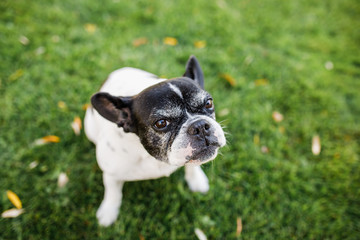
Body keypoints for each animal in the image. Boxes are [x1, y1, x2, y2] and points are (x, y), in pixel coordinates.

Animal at [84, 55, 225, 226]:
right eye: (161, 123)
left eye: (209, 103)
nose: (200, 126)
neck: (152, 157)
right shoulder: (111, 174)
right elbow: (113, 193)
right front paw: (108, 212)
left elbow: (192, 166)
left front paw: (196, 180)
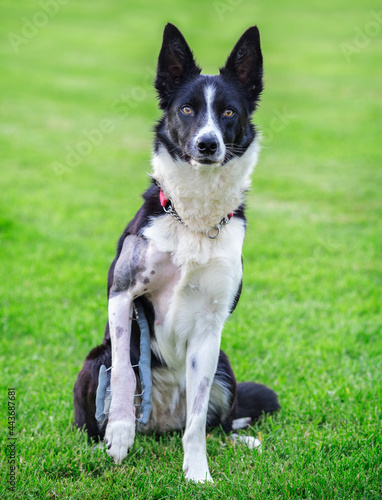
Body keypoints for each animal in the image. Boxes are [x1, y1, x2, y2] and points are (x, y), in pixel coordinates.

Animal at [73, 21, 280, 482]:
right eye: (187, 110)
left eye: (229, 113)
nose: (207, 145)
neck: (194, 219)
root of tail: (160, 424)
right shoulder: (123, 295)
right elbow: (127, 376)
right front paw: (119, 435)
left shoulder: (209, 325)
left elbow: (199, 420)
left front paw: (198, 473)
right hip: (95, 361)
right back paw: (109, 436)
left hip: (224, 365)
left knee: (218, 421)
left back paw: (241, 440)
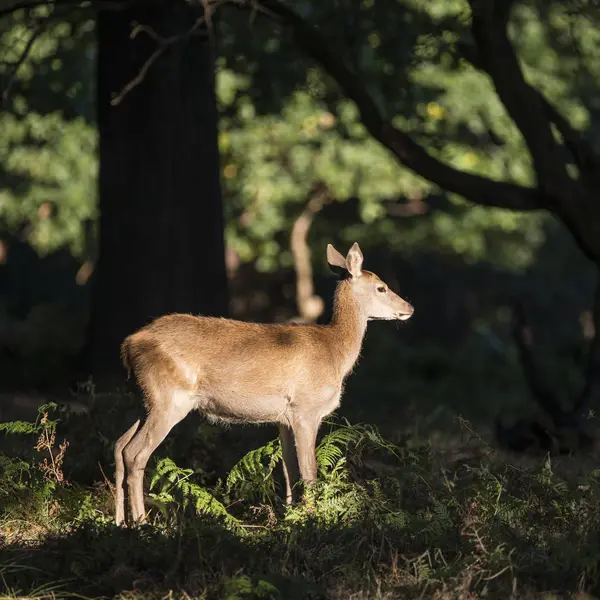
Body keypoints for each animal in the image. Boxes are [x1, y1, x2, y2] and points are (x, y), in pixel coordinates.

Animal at [113, 244, 412, 524]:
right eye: (382, 287)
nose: (409, 308)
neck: (336, 352)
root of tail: (128, 344)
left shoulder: (284, 418)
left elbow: (289, 469)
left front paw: (290, 516)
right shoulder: (306, 408)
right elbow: (309, 470)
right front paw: (313, 518)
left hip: (145, 400)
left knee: (119, 445)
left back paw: (119, 521)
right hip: (169, 399)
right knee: (135, 453)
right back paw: (141, 521)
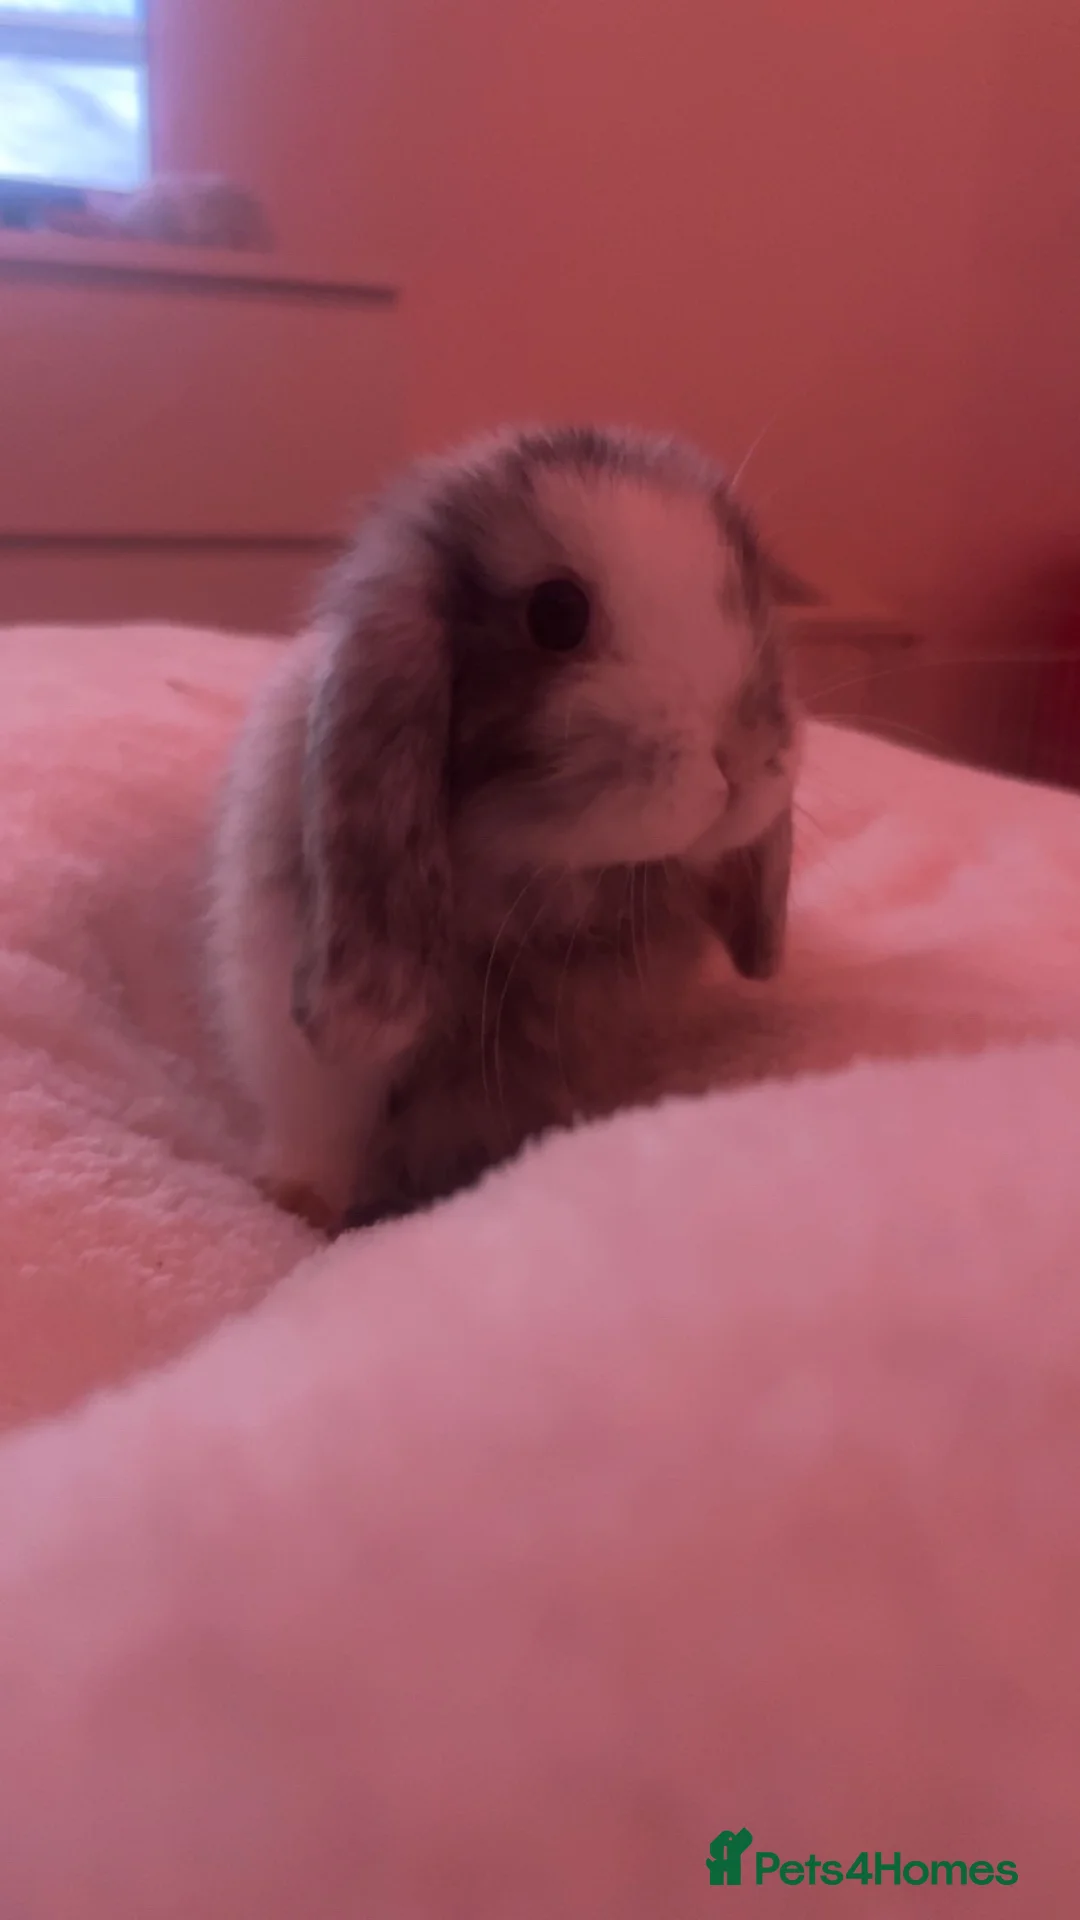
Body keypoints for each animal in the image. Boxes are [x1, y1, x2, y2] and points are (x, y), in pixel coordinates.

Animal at [207, 424, 803, 1233]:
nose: (737, 760)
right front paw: (303, 1209)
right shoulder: (301, 1057)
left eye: (749, 590)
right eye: (556, 614)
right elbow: (320, 1135)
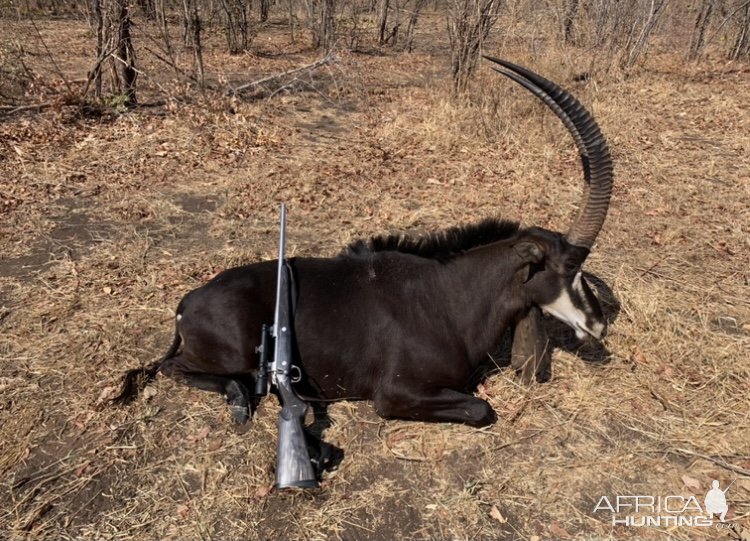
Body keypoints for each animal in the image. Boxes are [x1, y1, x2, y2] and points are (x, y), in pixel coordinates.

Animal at [114, 58, 612, 426]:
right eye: (568, 268)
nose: (599, 325)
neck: (449, 298)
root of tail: (187, 302)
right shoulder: (394, 394)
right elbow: (480, 408)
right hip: (232, 353)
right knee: (174, 369)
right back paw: (239, 397)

INSTRUCTIONS TO FOLLOW:
Please print the data above once more, exactly as it appears, with no pictures.

SOLUTION:
Body keypoints for each animal in the image. Boxes are [x1, y1, x2, y2] and points are (x, y), in pixel coordinates.

Animal at [84, 55, 225, 226]:
right eye: (161, 123)
left eye: (209, 103)
nose: (200, 126)
neck: (152, 157)
right shoulder: (111, 174)
right elbow: (113, 193)
right front paw: (108, 212)
left elbow: (192, 166)
left front paw: (196, 180)
Body keypoints for each animal in the image. Boxes are [x1, y1, x2, y2] and points are (x, y), in pixel coordinates.

Animal at [73, 21, 280, 482]:
right eye: (187, 110)
left eye: (229, 113)
nose: (207, 145)
neck: (194, 219)
root of tail: (160, 424)
right shoulder: (123, 295)
right elbow: (127, 376)
right front paw: (119, 435)
left shoulder: (209, 325)
left elbow: (199, 420)
left front paw: (198, 473)
right hip: (95, 361)
right back paw: (109, 436)
left hip: (224, 365)
left knee: (218, 421)
left back paw: (241, 440)
Body keypoints for each animal in the image. Boxes are [x1, y1, x2, y2] and points are (x, y), in pixel coordinates.

Animal at [113, 244, 412, 524]:
right eye: (382, 287)
nose: (409, 308)
neck: (336, 352)
root of tail: (128, 344)
left shoulder: (284, 418)
left elbow: (289, 469)
left front paw: (290, 516)
right shoulder: (306, 408)
right elbow: (309, 470)
right front paw: (313, 518)
left hip: (145, 400)
left knee: (119, 445)
left back paw: (119, 521)
right hip: (169, 399)
right knee: (135, 453)
right back paw: (141, 521)
Body keypoints for each animal in the image. Boxes are [x1, y1, x2, y2] and points are (x, y), in pixel coordinates.

Animal at [207, 424, 803, 1233]:
nose: (737, 760)
right front paw: (303, 1209)
right shoulder: (301, 1057)
left eye: (749, 590)
right eye: (556, 614)
right elbow: (320, 1135)
Body keypoints for each animal in the image. Boxes are [x1, y1, x2, y2] and points are (x, y), in pixel coordinates.

Animal at [114, 58, 612, 426]:
right eye: (568, 268)
nose: (599, 325)
neck: (449, 298)
root of tail: (187, 302)
right shoulder: (394, 394)
right elbow: (480, 408)
right hip: (232, 353)
right knee: (174, 369)
right back paw: (239, 397)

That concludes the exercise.